As I am just starting out with my PhD, I am allowing myself some freedom in my reading and how I respond to it. I am just soaking up some information. So far, this has included looking at a variety of mechanical musical instrument patents dating back to the 19th century and a paper by Bart Hopkin, written in 1991 but extremely pertinent to my work. Below are a few passages that resonated with me, followed by some lovely patent diagrams. See my PhD Reading List for more info.

Standardized instruments come complete with existing repertoire, pools of highly skilled players, a shared awareness of instruments’ capabilities and potentials
and commercial markets. They also come fully evolved in design. As a result, the maker need not spend countless hours working out answers to the myriad physical and practical questions that arise in the process of designing an instrument.

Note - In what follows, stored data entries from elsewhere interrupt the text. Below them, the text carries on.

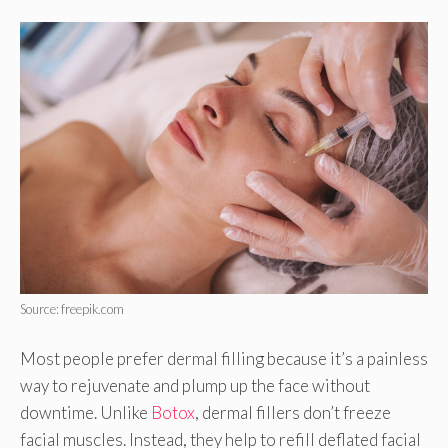
Source: freepik.com
Most people prefer dermal filling because it’s a painless
way to rejuvenate and plump up the face without
downtime. Unlike
Botox
, dermal fillers don’t freeze
facial muscles. Instead, they help to refill deflated facial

Without these benefits, taming an untried acoustic system for musical purposes can be difficult, slow and frustrating. Further, it is not always easy at the start to recognize whether a particular sound-generating system has the potential to produce results that justify the hours that may be required to develop it. In light of all this, staying with established types of instruments clearly has advantages.

Bart Hopkin

The question of social context in music making points to another element that recurs in contemporary instrument design: an interest in exploring alternative parameters of musical organization, and/or in ignoring those that have formed the backbone of conventional music making. Many new instruments produce wonderful and undeniably musical sounds, but ones that cannot readily be controlled in terms of rhythm or pitch. The player can only emphasize timbre or texture instead.

Bart Hopkin

With the creation of a new acoustic instrument, one creates a set of interrelated musical and extra-musical parameters,
and these parameters are often rather different in nature from those provided either by inherited music culture
or by electronic music systems. On one hand, those parameters impoverish the field of unrestricted possibilities of musical sound in the abstract. But on the other, they often bring forth particular sets of possibilities at which one working from the abstract would never have arrived.